Random Stability Change Detection

Anyone who has worked with random simulations and regressions has come across the case where there is a failing seed, you go to fix the HVL or RTL and re-run the seed. It then passes but the condition that caused the failure is no longer present due to random stability changing due to your changes to the RTL or HVM.

For years I’ve been thinking about a standard way to detect such changes, but I’ve never implemented it. Any ideas, existing work, or recommendations?

In reply to jeremy.ralph:

There are the following two papers that treat the subject: Random Stability in SystemVerilog and UVM Random Stability

Maybe some of the things presented in the papers could be linted using a tool, but a lot are patters that you have to follow.

As a side note, it’s not just changes to the code that can cause random stability issues. Different command line arguments to the tool could affect this as well (e.g. GUI vs. command line or with vs. without coverage).

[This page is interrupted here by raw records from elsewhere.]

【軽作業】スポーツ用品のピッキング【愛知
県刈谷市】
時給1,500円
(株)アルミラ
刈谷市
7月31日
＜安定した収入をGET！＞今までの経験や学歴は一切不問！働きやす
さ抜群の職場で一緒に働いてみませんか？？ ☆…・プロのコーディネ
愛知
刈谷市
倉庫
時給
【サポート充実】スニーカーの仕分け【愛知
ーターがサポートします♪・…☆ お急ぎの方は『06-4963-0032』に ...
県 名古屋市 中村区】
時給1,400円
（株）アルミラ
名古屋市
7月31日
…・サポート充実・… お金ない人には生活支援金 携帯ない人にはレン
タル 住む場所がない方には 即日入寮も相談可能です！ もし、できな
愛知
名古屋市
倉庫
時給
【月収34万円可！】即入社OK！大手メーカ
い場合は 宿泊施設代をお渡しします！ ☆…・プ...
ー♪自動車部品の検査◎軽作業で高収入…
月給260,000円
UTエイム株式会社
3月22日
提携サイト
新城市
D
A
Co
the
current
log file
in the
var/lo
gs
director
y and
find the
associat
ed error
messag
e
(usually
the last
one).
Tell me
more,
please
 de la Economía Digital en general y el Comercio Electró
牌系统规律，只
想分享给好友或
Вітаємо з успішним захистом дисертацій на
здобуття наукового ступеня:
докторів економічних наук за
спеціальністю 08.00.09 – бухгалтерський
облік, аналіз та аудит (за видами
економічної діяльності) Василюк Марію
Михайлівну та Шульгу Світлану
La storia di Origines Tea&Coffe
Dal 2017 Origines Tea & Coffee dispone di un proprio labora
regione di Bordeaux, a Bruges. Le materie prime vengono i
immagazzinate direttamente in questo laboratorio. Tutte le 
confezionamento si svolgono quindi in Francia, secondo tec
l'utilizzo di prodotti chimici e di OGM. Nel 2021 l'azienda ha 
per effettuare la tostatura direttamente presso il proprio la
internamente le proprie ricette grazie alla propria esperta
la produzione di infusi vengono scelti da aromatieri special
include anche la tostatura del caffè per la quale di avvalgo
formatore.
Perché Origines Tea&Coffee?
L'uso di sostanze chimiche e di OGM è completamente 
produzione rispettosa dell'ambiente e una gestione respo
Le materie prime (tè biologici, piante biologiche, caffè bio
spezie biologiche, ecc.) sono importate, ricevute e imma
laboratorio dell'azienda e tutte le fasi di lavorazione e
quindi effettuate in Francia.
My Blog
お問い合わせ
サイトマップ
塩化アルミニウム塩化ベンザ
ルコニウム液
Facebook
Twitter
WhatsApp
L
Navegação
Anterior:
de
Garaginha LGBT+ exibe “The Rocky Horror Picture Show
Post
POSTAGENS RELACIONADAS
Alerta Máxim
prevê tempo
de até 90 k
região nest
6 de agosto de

As another side note, it’s not just random stability that can be affected. There’s also the possibility that iteration order gets affected. One example I’ve seen was iterating in a foreach loop over an associative array with class handles as keys.

In reply to Tudor Timi:

Thanks Tudor! I can attest that command line arg will change random stability and it’s quite painful while trying to close coverage.

Consider the following case(s):

1000 seed regression run in optimized (nondebug mode for speed) with a low UVM verbosity, one failing seed. Re-run failing seed in debug mode (for breakpoints, signal visibility). Failing seed is now gone due to a change in stability. I have observed some cases where even changing the UVM verbosity can change random stability.

Stability change detection mechanism idea:
print a randomized number to a file at the end of a simulation for each seed in the regression. At end of simulation read the last run’s random number for the seed from the file and compare to the most recent. If they differ random stability has changed. Ideally the vendors would have a built in way… maybe they do… Mentor?

In reply to jeremy.ralph:

I’m not sure that this is enough. Each thread gets its own RNG, so it would be perfectly possible to have some threads remain unaffected (like the one that prints the number at the end), but other threads could be affected by stability issues.

In reply to Tudor Timi:

Thanks Tudor. Not so straight forward I guess. One of these times I may take a stab at it.